We’ll see how it works out-bullseye geraniums, and this fingerling coleus.

Dark And Dramatic

What makes dark leaved plants so irresistable?  Their relative rarity attracts the eye in an instant.  Of all of the thousands of green leaved plants in my garden, I have no plants with “other than green” leaves.  Were I to plant a red-leaved plant there, it would attract attention.  A red-leaved Japanese maple stands out from the crowd by virtue of its color alone-never mind that it is a tree with many virtues.  Red leaves can create excitement in a visually sleepy place; the color is unexpected.  Though I would not be inclined to indroduce red leaved plants into my landscape, I like them in containers.  These old red leaved spikes provide a dramatic accent to this grouping of pots.  The choice of lime licorice as an underplanting reflects my general rule-if I use dark leaved plants in a container, I stay away from green leaved companion plants.      

Once I make the decision to feature a plant with dark foliage, the supporting cast plants need be friendly to that color.  Lime licorice verges on yellow; inky fingers coleus has a deep purple ground, with just a hint of bright green on the edges.  Medium green and medium red make mud together.  I like sharp, crisp, delicate and dramtic color-no mud.  Big black foliage needs more black foliage to make a dramatic color statement.  The rim of bright green on this Inky Fingers coleus describes its small texture-it brings all of the color to life.  Medium green foliage in this container-thud.

----

**PROMPT 1**
According to the passage on dark-leaved plants, what do medium green and medium red make together?
**PROMPT 2**
Write the next part of the passage on dark-leaved plants, picking up after its final sentence.

Data items:
----

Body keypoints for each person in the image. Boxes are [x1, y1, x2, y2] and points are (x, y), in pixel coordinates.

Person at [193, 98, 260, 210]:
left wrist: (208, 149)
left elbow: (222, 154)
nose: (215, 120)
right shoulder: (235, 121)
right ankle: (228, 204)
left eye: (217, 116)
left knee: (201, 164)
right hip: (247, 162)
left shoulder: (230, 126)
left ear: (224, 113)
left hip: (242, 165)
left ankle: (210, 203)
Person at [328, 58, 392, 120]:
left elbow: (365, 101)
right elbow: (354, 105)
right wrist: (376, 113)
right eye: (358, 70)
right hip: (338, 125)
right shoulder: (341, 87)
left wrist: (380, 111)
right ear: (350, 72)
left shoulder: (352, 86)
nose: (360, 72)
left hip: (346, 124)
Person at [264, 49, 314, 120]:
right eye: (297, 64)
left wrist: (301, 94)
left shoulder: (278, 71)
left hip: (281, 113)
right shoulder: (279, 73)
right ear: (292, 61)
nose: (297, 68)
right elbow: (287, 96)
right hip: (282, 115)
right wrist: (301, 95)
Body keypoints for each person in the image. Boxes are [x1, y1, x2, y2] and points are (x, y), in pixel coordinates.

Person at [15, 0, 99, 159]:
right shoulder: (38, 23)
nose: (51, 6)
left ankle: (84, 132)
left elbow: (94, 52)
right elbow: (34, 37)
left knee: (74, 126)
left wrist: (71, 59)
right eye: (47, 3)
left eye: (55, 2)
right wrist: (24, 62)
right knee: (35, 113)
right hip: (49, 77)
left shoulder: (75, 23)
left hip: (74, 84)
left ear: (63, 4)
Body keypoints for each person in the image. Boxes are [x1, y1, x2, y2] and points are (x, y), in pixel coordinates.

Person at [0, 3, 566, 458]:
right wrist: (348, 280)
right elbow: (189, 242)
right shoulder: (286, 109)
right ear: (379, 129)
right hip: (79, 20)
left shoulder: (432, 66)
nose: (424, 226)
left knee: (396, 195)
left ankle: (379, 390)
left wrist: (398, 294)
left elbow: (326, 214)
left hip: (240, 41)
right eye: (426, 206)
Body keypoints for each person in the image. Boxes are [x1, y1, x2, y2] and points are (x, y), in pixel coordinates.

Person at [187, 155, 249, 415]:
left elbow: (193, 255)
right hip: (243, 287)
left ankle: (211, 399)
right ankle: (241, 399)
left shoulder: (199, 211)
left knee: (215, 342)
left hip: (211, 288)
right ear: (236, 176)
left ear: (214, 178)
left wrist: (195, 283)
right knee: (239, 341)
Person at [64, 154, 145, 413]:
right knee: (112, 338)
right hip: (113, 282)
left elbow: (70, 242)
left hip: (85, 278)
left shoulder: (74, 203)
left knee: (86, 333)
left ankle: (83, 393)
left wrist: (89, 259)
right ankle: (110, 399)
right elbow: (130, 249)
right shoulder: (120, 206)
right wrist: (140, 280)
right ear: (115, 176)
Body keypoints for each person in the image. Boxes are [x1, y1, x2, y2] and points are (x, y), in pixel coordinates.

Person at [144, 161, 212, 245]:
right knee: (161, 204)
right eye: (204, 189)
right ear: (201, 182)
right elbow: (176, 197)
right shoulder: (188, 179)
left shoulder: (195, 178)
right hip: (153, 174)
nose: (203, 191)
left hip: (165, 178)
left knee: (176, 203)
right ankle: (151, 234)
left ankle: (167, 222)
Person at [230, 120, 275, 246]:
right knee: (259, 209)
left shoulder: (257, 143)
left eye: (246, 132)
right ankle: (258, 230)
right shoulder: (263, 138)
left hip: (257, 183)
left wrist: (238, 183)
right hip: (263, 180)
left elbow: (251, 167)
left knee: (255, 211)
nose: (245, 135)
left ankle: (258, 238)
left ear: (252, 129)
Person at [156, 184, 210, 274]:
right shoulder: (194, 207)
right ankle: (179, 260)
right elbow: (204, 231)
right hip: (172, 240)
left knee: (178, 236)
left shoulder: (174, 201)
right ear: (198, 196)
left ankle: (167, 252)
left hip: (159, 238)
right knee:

----

**TASK RESPONSE 1**
Mud.

**TASK RESPONSE 2**
This red/black foliaged hibiscus is a very strong grower.  It can easily attain 6 feet in a single season.  The red and lime bicolor coleus and lime licorice light up that dark color from below.  I have thought on occasion to pair it with the big ruffly leaved farfugium; the contrast in texture would be great.  The red and green color combination I am reluctant to try.  Want an other than green foliaged scheme?  Follow through with every move you make.

I did make an exception in this case.  The strap leaved New Zealand flax, or phormium, is black leaved; perhaps there is a hint of brown.  The large, bright flower heads of the peach geraniums attract the eye; its great leaves fade away into the distance.  The violet petunias are so covered with blooms that the green foliage is scarcely visible.  This planting is dark and dramatic.

This large and black leaved canna is a boldly sensational plant.  It has great stature, texture, and mass-there is no missing it.  The red violet and lime yellow coleus Arizona Sunset repeats that dark foliage color in a different hue, and leavens it with lime.  The delicate and pale lavender petunias are a sharp contrast-all of that lavender brings out the purple in the canna leaves.  The flowers have all but obliterated any view of its green foliage.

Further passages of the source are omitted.